Answer: As a fiduciary under federal law, you must make full and fair disclosure to your clients of all material facts relating to the advisory relationship. If the circumstances leading you to seek a PPP loan or other type of financial assistance constitute material facts relating to your advisory relationship with clients, it is the staff’s view that your firm should provide disclosure of, for example, the nature, amounts and effects of such assistance. If, for instance, you require such assistance to pay the salaries of your employees who are primarily responsible for performing advisory functions for your clients, it is the staff’s view that you would need to disclose this fact. In addition, if your firm is experiencing conditions that are reasonably likely to impair its ability to meet contractual commitments to its clients, you may be required to disclose this financial condition in response to Item 18 (Financial Information) of Part 2A of Form ADV (brochure), or as part of Part 2A, Appendix 1 of Form ADV (wrap fee program brochure).
This FAQ essentially parses the analysis into two parts:
whether disclosure to clients is required and
whether disclosure specifically on Form ADV Part 2A is required.
For the first prong of the assessment, the SEC's FAQ response makes clear that it is a materiality standard – is the loan a material fact relating to the RIA’s advisory relationship with clients? The SEC provides one example, stating that disclosure would be warranted if the PPP funds are needed to pay advisory personnel. While this falls short of a definitive rule for every situation, the FAQ suggests that an RIA firm should likely err on the side of disclosing to its clients the use of PPP loan proceeds. Any advisory firm that does not disclosed receipt of PPP loan assistance should be prepared to explain to regulators why this fact would not be material to its clients.

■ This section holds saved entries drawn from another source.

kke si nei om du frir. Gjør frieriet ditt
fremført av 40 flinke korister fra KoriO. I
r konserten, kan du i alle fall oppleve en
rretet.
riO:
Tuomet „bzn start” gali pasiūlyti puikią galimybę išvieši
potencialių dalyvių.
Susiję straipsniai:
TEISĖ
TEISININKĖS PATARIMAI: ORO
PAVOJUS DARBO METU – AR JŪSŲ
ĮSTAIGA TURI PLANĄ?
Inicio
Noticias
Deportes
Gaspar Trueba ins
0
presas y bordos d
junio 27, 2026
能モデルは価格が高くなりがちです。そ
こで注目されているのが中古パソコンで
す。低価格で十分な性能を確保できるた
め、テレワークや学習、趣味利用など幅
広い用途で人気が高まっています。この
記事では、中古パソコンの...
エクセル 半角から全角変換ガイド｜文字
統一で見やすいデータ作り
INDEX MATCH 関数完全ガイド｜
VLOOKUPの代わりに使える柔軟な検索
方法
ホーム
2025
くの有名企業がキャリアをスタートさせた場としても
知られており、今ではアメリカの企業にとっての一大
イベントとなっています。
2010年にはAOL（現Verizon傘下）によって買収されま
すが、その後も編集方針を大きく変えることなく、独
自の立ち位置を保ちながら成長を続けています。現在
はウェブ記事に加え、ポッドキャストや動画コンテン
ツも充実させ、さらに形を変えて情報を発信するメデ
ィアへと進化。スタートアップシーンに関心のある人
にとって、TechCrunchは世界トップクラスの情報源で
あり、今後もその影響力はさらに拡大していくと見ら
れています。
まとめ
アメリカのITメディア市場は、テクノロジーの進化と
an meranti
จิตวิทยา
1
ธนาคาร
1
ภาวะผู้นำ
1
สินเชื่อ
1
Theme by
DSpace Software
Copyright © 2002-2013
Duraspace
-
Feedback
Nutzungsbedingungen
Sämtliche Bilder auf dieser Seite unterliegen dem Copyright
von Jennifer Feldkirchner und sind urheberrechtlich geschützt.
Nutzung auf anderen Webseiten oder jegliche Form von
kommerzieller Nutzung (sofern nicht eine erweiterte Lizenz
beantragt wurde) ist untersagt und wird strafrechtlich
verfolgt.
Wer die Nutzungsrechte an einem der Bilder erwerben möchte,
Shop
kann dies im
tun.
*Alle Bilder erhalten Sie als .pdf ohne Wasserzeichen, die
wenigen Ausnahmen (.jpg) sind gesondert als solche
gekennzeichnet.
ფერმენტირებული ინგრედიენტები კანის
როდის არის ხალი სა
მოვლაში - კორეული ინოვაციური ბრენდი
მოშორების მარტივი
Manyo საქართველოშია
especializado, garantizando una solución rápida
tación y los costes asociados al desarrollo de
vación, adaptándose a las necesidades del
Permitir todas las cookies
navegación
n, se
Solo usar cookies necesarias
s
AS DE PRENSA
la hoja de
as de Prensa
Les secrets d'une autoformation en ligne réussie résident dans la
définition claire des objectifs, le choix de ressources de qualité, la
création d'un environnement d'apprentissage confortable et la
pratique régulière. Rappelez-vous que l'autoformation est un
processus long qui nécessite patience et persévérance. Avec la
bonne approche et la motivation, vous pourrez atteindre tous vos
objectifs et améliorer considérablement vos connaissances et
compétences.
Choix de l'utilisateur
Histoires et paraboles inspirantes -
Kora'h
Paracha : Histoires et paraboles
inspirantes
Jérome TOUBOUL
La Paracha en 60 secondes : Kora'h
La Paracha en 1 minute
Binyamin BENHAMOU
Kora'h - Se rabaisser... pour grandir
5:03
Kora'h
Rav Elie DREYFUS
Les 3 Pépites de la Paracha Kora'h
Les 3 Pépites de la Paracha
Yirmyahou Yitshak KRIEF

With respect to the second prong relating more specifically to disclosure on Item 18 of the Form ADV Part 2A firm brochure, the SEC references the specific language already set forth in Item 18, calling for disclosure “if your firm is experiencing conditions that are reasonably likely to impair its ability to meet contractual commitments to its clients.” Again, the SEC's FAQ response can be construed as encouraging RIAs to make an Item 18 disclosure when in doubt. However, this standard appears to be somewhat different than the “materiality” threshold for disclosure to clients so RIA firms should be sure to take into account their specific facts and circumstances when assessing whether Item 18 disclosure is required. Disclosing the PPP loan assistance in Item 18 of Form ADV Part 2A and distributing the firm brochure to clients would seemingly also satisfy the notification to clients per the first prong.
RIAs should also consider what happens if a PPP loan is forgiven under the program. Forgiveness of the loan alone would not necessarily mean that the firm is financially sound. However, an argument can be made that Form ADV Part 2A Item 18 disclosure is no longer needed if the firm is no longer experiencing those conditions that impaired its ability to meet client contractual commitments.
Net Capital Requirements for State-Registered RIA Firms
Lastly, RIA firms need to take heed of potential net capital requirements. While many regulators require only solvency, there are a number of states that have stricter net capital requirements, often up to five figures for investment advisers with discretionary trading authority. Advisory firms contemplating PPP participation need to consider the impact a loan would have on their net capital and must avoid violating applicable net capital requirements. RIA in a Box clients can contact their client service representative to discuss net capital requirements by state, but all RIAs are encouraged to work with an accounting professional to determine the potential financial statement treatment of the loan under the CARES Act.